The ones still slipping off the domed plastic roof at this late date must be the ones that didn't bury enough acorns. It's painful to watch. I'm reminded of how difficult it is to squirrel away enough money for retirement.

It's not enough to wind up with what looks, on paper, to be plenty of money. We know that there is a "danger zone" for retirees who start taking an income from their retirement account that is not supported by enough gains. Worse yet is a situation where a downdraft in account values, like the one we have just experienced, is compounded by a gnawing away at the balance by the income stream we are spending.

The classic illustration of this problem can be found in Moshe Milevski's research. He uses the example of two actual balanced mutual funds that had the same average rate of return (7.8 percent) over 20 years from 1986 to 2006. However, one had several loss years early and made it back in the end. The other did fine initially and then lost money at the end. We're talking about differences like a 1988 gain of 38 percent for one while the other lost 14 percent that year.

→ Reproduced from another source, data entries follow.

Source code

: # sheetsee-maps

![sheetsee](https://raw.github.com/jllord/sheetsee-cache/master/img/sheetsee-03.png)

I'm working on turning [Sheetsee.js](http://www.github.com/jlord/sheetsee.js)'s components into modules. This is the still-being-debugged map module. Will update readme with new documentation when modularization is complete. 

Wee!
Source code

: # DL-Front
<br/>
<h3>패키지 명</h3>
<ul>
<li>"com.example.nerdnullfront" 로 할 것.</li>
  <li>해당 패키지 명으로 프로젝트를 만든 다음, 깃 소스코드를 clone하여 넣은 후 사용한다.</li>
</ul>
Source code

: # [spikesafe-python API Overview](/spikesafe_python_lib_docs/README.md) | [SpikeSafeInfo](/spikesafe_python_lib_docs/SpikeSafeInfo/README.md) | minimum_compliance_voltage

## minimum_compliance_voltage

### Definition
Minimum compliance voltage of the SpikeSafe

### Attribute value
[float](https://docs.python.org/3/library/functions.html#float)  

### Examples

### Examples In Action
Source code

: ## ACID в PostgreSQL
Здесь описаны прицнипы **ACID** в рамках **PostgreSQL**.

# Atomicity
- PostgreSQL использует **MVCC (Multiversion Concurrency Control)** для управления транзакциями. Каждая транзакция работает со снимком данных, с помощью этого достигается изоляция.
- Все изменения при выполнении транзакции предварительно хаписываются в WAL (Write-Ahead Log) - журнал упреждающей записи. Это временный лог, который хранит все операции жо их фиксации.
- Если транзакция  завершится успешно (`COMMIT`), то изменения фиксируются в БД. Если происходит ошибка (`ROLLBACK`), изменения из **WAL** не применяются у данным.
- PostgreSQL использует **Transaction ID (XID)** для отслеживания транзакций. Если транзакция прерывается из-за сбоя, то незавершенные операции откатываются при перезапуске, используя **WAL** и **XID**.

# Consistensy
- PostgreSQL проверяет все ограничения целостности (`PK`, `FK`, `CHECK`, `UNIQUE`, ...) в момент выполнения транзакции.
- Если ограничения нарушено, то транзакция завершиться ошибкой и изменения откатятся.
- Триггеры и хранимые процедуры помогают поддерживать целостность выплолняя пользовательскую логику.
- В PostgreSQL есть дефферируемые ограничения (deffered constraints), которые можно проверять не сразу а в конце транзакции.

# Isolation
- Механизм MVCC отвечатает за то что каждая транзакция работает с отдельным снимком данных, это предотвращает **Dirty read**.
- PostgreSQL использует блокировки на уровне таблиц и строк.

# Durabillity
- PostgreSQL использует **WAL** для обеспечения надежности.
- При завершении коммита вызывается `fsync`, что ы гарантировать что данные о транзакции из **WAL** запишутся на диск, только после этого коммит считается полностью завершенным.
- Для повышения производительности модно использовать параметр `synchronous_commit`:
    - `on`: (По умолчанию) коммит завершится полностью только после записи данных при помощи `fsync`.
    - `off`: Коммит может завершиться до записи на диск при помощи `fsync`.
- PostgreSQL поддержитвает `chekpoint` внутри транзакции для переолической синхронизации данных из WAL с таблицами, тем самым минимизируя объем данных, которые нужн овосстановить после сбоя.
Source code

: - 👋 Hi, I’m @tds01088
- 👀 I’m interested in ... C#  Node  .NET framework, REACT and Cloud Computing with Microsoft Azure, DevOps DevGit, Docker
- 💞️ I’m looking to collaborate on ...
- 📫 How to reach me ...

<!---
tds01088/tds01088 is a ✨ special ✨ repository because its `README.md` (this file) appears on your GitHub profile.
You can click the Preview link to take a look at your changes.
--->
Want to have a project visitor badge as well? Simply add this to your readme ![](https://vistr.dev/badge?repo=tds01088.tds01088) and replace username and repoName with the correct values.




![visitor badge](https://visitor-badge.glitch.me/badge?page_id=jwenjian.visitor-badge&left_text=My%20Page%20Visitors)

If we had started with $100,000 and left it alone, our 7.8 percent average gain would have allowed both to accumulate to $370,000 over 20 years. However, if we are taking out the earnings each year, it makes a big difference as to whether the losses we bear take place early or late. In the fund that had early losses, we're out of money in just 14 years. With losses at the end, we still have $104,000 at the 20-year mark.

Some suggest having "buckets" of different asset types and taking early money from the cash bucket. The basic idea is to leave money in stocks to protect against inflation and to avoid the possibility of taking income from a plunging stock fund. This may sound reasonable, but it doesn't work very well in practice. What happens over the first seven years or so is that all the cash will be gone and the asset mix will then be concentrated in stocks. That's the last place it should be for someone well into retirement by that time.

Meanwhile, we have inflation and longevity to consider. A 65-year-old woman has a life expectancy of 86 (83 for a male.) Those reasonably certain to become octogenarians could buy an annuity that would guarantee a lifetime income, but here's the rub: At 4 percent inflation, an annuity paying $1,000 per month today will be paying the equivalent of $456 in 20 years. We might just as well have lost over half of our money. If this wasn't bad enough, longevity is increasing at a rate of three months per year. In 20 years, this could mean five more years of longevity.

When we consider financial challenges, coming to terms with the "danger zone" is one of the most difficult. The simple answer is to spend only the interest or dividends from investments except in years when the capital has appreciated more than the rate of inflation.

Then, start collecting Social Security as early as possible so as not to tap retirement accounts any more than necessary. Forget the Roth. Select stock investments for their dividend strength and consider combinations of bond funds that generate higher-interest income even though fluctuations in capital value will occur. If the interest is all we spend, those fluctuations won't matter.

We can force feed retirement accounts while we're still working by remembering that 100 percent of the first $22,000 of annual income can go to a 401(K) plan - $44,000 for older couples still working.

If we need a visual image to get inspired, think of those squirrels in the middle of winter trying desperately to get at that birdseed.